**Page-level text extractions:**
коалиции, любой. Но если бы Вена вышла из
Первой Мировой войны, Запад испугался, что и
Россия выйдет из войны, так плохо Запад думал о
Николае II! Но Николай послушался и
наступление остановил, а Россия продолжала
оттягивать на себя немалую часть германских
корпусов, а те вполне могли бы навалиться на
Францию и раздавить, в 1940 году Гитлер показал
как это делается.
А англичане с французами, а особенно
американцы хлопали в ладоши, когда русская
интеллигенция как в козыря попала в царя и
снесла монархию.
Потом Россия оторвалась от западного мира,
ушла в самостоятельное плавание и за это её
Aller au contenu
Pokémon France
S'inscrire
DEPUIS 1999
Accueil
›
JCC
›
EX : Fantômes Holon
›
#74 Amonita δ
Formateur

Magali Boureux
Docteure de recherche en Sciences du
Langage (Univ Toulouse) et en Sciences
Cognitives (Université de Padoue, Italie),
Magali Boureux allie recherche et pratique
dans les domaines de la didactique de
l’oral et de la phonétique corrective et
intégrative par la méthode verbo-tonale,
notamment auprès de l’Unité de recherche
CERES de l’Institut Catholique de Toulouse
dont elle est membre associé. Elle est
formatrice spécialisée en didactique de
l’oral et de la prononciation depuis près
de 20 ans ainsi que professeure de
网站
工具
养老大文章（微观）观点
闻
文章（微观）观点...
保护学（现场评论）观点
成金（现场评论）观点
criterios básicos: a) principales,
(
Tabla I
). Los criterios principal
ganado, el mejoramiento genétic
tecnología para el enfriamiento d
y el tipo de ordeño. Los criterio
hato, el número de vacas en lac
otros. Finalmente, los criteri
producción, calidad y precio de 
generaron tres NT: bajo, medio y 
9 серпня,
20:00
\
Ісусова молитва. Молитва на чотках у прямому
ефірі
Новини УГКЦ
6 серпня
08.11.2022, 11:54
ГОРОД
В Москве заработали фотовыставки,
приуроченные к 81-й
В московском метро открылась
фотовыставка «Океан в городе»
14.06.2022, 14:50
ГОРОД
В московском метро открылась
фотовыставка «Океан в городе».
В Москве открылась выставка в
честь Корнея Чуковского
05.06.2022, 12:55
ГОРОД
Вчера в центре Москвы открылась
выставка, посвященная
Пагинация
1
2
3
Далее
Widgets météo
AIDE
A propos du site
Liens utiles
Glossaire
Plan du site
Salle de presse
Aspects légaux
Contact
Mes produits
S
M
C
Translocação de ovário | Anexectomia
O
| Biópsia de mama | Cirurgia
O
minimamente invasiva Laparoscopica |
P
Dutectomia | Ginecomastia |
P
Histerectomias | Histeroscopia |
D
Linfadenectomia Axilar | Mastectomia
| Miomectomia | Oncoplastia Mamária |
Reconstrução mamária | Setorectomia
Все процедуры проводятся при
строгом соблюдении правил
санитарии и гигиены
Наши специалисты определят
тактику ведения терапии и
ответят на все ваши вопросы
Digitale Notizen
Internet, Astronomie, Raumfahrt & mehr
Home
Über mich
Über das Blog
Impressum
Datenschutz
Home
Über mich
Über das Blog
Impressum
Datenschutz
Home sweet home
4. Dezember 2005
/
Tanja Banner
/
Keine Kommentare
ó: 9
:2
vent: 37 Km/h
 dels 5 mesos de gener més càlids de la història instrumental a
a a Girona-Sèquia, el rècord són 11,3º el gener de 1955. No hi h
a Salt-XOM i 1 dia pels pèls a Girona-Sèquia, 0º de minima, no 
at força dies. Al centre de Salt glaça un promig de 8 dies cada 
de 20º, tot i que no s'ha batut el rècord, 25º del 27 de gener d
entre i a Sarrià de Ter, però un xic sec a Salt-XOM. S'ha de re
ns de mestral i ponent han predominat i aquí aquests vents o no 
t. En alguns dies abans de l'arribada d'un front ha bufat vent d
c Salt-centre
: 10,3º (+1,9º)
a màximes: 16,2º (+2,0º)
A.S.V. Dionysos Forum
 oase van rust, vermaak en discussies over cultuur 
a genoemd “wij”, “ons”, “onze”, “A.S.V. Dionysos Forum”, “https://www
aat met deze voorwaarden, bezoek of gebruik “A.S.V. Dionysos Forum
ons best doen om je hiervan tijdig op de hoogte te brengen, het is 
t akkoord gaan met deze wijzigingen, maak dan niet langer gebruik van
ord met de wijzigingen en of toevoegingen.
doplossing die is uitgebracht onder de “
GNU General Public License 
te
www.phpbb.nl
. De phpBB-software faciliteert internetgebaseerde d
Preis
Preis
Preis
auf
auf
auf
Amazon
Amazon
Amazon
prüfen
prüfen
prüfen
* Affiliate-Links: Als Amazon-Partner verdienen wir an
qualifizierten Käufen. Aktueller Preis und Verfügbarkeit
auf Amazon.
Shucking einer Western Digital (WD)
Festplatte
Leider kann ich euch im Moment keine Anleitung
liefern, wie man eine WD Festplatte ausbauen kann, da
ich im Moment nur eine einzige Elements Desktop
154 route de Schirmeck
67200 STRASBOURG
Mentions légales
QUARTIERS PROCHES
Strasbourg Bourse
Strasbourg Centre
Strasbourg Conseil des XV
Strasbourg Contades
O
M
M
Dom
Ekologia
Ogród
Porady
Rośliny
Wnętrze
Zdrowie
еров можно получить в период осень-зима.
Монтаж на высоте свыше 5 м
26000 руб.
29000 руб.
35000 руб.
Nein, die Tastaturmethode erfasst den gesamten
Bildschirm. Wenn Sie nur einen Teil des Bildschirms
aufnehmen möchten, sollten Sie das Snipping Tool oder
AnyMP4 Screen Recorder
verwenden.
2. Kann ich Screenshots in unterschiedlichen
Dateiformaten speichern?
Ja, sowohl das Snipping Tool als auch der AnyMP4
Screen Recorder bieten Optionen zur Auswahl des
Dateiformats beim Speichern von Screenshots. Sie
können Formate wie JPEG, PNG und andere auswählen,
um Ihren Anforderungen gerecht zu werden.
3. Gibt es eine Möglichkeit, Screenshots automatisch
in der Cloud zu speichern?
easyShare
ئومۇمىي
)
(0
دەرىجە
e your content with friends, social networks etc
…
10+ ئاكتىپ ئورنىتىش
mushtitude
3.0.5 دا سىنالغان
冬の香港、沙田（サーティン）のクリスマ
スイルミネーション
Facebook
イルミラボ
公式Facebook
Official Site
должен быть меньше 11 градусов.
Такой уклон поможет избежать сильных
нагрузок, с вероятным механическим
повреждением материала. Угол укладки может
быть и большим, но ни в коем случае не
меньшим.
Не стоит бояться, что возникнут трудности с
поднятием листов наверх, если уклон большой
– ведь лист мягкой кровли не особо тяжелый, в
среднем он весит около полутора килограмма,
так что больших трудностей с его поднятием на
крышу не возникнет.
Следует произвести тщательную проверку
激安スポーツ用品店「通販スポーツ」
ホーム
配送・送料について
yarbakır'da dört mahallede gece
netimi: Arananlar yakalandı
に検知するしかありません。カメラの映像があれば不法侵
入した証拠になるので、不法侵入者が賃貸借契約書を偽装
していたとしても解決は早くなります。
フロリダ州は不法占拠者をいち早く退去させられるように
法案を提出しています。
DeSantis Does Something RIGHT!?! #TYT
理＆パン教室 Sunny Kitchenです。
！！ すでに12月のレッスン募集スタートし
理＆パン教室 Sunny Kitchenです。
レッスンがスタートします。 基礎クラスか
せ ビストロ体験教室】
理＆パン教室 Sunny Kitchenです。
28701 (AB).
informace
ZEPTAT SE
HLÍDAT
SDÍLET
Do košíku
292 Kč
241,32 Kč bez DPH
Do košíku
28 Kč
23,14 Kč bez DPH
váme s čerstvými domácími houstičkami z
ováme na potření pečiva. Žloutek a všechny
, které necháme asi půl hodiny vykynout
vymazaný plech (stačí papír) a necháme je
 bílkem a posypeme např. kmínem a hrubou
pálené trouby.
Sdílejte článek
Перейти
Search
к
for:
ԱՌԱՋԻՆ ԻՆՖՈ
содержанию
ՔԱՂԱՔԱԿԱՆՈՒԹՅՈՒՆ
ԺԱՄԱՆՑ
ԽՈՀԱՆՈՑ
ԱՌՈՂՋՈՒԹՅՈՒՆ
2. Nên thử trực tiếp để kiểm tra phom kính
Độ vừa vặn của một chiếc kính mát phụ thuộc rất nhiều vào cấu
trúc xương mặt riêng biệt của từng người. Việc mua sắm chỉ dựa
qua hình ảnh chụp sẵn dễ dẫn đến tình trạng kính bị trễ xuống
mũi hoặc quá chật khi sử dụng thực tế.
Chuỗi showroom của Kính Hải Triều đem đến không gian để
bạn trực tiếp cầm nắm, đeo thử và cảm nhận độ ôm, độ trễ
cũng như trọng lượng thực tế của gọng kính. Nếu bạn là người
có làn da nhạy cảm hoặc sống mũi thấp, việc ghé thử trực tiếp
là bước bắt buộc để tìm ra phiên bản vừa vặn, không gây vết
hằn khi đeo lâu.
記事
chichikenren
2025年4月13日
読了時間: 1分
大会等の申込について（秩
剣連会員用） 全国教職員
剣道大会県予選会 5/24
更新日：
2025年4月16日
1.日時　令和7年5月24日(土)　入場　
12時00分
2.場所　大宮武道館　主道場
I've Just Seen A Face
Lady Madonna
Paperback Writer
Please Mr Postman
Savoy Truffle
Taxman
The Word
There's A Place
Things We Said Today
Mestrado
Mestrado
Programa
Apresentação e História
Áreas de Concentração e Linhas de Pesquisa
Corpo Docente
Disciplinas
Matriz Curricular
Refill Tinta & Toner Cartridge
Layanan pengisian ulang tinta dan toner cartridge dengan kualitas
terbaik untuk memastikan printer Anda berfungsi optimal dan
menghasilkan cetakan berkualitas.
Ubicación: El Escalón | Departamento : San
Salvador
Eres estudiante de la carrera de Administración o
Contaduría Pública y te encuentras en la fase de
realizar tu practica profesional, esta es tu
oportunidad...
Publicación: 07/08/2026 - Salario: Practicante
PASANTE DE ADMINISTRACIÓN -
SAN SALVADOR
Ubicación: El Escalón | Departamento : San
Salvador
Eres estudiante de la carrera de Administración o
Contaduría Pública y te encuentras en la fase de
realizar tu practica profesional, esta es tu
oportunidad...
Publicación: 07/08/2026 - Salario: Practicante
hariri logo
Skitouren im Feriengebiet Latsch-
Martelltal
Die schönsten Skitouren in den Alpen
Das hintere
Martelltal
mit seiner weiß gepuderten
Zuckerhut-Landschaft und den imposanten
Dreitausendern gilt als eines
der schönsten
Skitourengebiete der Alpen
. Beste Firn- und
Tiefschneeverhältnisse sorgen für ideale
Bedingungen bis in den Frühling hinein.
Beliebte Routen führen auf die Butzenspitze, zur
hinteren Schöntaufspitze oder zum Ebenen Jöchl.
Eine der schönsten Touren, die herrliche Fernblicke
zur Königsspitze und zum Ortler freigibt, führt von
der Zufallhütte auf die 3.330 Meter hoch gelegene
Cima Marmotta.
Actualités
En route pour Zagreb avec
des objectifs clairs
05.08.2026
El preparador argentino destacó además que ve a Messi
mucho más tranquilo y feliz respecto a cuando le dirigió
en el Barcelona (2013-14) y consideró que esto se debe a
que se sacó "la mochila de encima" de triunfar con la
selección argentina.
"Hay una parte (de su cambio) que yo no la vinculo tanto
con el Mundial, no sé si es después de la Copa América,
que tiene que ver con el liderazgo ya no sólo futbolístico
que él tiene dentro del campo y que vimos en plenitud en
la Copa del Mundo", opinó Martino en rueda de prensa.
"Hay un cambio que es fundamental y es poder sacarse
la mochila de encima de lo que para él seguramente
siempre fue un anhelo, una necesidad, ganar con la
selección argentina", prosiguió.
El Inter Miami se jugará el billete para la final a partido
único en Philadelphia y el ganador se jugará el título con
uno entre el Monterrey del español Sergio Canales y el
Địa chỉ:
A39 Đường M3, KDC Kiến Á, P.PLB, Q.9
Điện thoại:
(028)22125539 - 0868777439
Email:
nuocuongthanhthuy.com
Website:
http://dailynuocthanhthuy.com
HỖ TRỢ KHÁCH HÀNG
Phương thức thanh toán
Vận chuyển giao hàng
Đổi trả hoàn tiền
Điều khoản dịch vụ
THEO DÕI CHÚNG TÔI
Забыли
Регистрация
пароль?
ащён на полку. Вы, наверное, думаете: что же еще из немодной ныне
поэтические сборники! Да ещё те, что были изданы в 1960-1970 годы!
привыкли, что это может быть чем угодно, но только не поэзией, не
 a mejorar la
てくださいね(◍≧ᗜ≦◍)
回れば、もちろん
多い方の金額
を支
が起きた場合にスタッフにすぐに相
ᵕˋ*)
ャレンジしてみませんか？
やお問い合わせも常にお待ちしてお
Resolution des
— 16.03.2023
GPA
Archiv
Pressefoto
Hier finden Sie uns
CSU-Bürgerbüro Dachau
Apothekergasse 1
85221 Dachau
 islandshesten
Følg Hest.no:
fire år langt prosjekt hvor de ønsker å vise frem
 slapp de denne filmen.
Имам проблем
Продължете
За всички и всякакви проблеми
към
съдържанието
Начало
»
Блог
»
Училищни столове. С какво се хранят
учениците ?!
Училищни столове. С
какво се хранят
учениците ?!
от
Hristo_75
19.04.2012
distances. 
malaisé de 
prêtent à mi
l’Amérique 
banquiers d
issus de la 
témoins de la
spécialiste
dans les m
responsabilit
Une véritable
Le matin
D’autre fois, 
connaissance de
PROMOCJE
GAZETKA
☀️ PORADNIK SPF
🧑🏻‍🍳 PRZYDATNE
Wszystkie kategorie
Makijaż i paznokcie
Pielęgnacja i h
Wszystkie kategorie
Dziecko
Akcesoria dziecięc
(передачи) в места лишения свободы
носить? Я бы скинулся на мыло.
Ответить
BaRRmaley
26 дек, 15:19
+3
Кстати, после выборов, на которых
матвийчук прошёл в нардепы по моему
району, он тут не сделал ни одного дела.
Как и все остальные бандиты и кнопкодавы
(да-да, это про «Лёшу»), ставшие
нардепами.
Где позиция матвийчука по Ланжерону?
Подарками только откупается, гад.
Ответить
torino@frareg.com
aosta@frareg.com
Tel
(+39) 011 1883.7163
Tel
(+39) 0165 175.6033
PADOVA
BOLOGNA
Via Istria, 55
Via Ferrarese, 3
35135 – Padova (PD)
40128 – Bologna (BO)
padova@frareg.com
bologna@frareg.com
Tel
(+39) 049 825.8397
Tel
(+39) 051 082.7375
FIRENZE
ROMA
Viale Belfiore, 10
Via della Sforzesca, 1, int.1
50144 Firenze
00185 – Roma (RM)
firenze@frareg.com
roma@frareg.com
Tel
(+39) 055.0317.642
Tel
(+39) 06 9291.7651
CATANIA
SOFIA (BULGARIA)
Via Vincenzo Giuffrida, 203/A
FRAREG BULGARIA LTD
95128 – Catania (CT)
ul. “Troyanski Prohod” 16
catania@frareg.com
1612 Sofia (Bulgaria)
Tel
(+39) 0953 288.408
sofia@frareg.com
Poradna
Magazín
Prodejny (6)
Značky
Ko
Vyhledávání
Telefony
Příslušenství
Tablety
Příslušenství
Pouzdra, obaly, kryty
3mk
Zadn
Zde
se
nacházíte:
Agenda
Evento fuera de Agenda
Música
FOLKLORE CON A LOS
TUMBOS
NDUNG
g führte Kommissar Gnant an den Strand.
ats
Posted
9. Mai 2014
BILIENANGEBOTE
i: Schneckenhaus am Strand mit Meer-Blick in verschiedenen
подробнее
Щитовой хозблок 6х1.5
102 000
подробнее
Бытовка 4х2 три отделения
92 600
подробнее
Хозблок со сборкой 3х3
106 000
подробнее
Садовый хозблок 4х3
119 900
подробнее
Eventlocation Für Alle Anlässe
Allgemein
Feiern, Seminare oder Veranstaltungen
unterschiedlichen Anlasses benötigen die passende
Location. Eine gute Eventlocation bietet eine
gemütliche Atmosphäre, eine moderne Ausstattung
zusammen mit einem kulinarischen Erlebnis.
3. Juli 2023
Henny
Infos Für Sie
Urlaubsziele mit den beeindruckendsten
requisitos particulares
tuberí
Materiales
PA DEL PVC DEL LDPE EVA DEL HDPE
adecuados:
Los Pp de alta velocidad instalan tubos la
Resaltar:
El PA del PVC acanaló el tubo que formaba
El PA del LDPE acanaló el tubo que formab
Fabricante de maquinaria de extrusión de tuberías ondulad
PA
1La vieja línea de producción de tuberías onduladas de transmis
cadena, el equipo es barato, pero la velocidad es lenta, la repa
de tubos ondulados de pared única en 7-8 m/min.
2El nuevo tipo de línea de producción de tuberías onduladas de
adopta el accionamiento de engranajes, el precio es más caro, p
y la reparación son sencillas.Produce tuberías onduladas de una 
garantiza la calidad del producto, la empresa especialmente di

**Directions for this task:**
Return exactly, and only, the lines above starting at the line that contains "EX : Fantômes Holon" and ending at the line that contains "ganado, el mejoramiento genétic".

**Answer for this exercise:**
EX : Fantômes Holon
›
#74 Amonita δ
Formateur

Magali Boureux
Docteure de recherche en Sciences du
Langage (Univ Toulouse) et en Sciences
Cognitives (Université de Padoue, Italie),
Magali Boureux allie recherche et pratique
dans les domaines de la didactique de
l’oral et de la phonétique corrective et
intégrative par la méthode verbo-tonale,
notamment auprès de l’Unité de recherche
CERES de l’Institut Catholique de Toulouse
dont elle est membre associé. Elle est
formatrice spécialisée en didactique de
l’oral et de la prononciation depuis près
de 20 ans ainsi que professeure de
网站
工具
养老大文章（微观）观点
闻
文章（微观）观点...
保护学（现场评论）观点
成金（现场评论）观点
criterios básicos: a) principales,
(
Tabla I
). Los criterios principal
ganado, el mejoramiento genétic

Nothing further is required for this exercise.